> _TASK TO COMPLETE_:
Restate exactly the lines that run from the start of the records below to the line containing "279 110 12.68", counting both ends, and nothing else; pictures stay out.

Dataset entries:
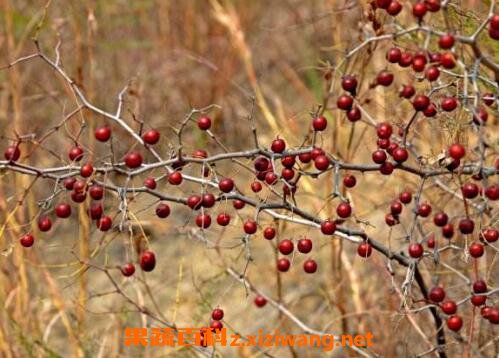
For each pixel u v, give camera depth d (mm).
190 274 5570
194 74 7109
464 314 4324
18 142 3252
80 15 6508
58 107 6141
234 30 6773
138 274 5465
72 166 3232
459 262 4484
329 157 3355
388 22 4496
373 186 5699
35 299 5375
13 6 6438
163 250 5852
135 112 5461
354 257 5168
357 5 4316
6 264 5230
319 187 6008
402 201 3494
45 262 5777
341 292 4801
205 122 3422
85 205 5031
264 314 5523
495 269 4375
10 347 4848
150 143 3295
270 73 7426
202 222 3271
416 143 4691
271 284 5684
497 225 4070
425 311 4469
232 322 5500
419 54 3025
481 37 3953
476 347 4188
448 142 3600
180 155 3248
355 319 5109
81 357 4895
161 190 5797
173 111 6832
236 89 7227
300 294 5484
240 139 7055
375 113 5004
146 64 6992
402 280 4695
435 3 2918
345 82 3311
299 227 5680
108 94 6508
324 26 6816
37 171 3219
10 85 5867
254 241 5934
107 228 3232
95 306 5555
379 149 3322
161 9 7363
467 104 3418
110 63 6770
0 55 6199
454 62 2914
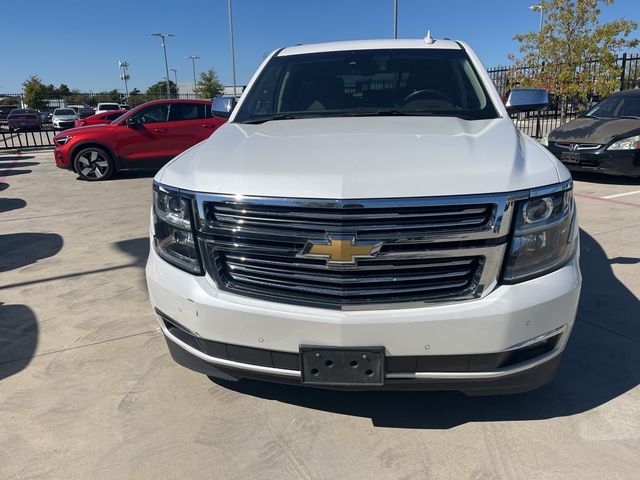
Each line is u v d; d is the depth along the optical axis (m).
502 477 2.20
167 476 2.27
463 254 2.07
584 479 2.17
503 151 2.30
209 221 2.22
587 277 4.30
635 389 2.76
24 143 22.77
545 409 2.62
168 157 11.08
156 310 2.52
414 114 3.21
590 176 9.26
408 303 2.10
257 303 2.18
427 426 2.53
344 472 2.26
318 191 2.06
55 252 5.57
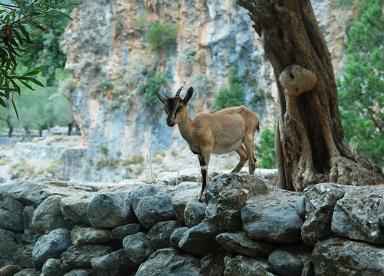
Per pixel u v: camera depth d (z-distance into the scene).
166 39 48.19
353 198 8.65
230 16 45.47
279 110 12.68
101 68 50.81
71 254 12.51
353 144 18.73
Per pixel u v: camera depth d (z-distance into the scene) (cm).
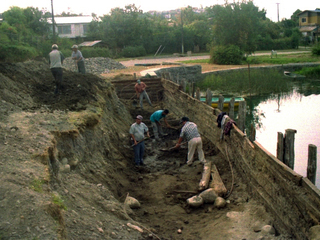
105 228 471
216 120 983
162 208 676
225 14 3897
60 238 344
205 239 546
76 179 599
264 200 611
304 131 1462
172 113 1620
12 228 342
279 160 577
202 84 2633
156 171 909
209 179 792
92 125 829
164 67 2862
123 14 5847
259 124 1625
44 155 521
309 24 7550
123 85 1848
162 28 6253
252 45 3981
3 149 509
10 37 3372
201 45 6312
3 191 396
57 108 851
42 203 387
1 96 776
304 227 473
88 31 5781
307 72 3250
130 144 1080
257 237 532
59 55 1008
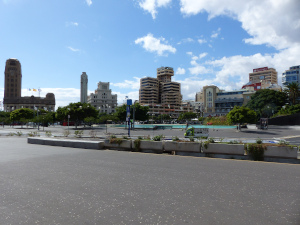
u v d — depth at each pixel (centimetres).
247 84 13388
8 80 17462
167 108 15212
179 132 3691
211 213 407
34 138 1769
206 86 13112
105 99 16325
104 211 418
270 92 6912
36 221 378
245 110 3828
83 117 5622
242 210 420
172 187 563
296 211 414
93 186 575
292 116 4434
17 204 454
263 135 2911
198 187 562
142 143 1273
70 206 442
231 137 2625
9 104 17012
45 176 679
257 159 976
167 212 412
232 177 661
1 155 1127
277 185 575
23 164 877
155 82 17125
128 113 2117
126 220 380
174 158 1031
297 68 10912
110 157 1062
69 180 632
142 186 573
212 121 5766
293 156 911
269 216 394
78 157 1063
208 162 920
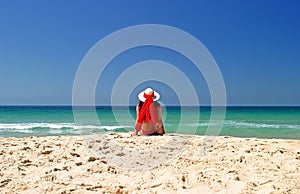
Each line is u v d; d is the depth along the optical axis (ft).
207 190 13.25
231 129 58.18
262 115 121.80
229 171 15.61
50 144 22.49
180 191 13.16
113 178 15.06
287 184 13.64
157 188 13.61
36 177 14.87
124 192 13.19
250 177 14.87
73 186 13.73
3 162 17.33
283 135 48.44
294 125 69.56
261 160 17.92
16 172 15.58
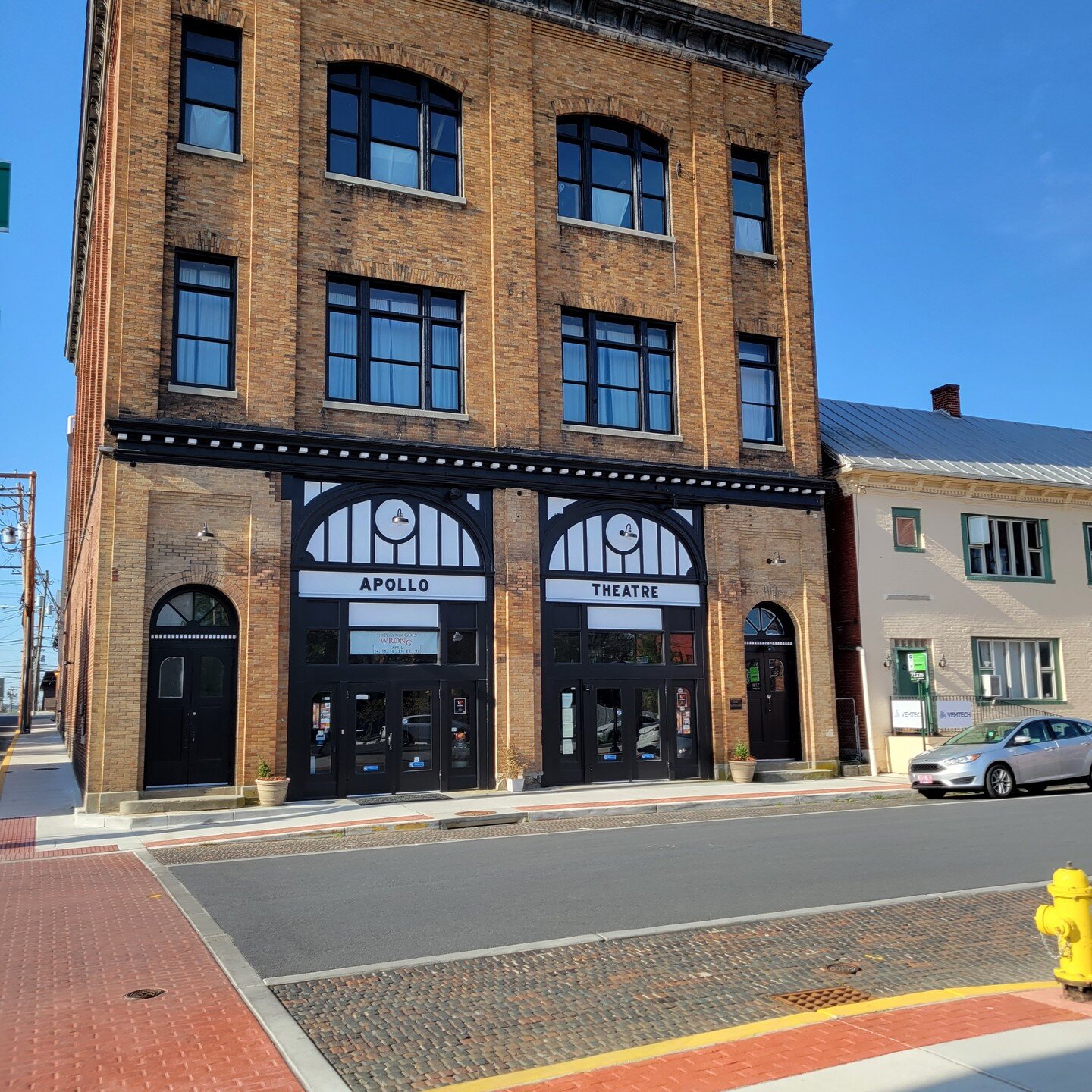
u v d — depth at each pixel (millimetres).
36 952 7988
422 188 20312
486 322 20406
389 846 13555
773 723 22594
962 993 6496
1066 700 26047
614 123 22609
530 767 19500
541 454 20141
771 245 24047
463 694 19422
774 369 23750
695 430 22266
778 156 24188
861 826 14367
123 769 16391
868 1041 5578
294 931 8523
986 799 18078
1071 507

> _EXERCISE ANSWER_:
For each pixel u v, give camera depth d (mm).
190 274 5570
194 74 7109
464 314 4324
18 142 3252
80 15 6508
58 107 6141
234 30 6773
138 274 5465
72 166 3232
459 262 4484
329 157 3355
388 22 4496
373 186 5699
35 299 5375
13 6 6438
163 250 5852
135 112 5461
354 257 5168
357 5 4316
6 264 5230
319 187 6008
402 201 3494
45 262 5777
341 292 4801
205 122 3422
85 205 5031
264 314 5523
495 269 4375
10 347 4848
150 143 3295
270 73 7426
202 222 3271
416 143 4691
271 284 5684
497 225 4070
425 311 4469
232 322 5500
419 54 3025
481 37 3953
476 347 4188
448 142 3600
180 155 3248
355 319 5109
81 357 4895
161 190 5797
173 111 6832
236 89 7227
300 294 5484
240 139 7055
375 113 5004
146 64 6992
402 280 4695
435 3 2918
345 82 3311
299 227 5680
108 94 6508
324 26 6816
37 171 3219
10 85 5867
254 241 5934
107 228 3232
95 306 5555
379 149 3322
161 9 7363
467 104 3418
110 63 6770
0 55 6199
454 62 2914
Each line is u v d; d is the depth along the optical axis (m).
502 477 2.20
167 476 2.27
463 254 2.07
584 479 2.17
503 151 2.30
209 221 2.22
587 277 4.30
635 389 2.76
24 143 22.77
545 409 2.62
168 157 11.08
156 310 2.52
414 114 3.21
590 176 9.26
408 303 2.10
257 303 2.18
427 426 2.53
344 472 2.26
318 191 2.06
55 252 5.57
Per pixel u v: camera depth d (z-distance into the scene).
166 39 48.19
353 198 8.65
230 16 45.47
279 110 12.68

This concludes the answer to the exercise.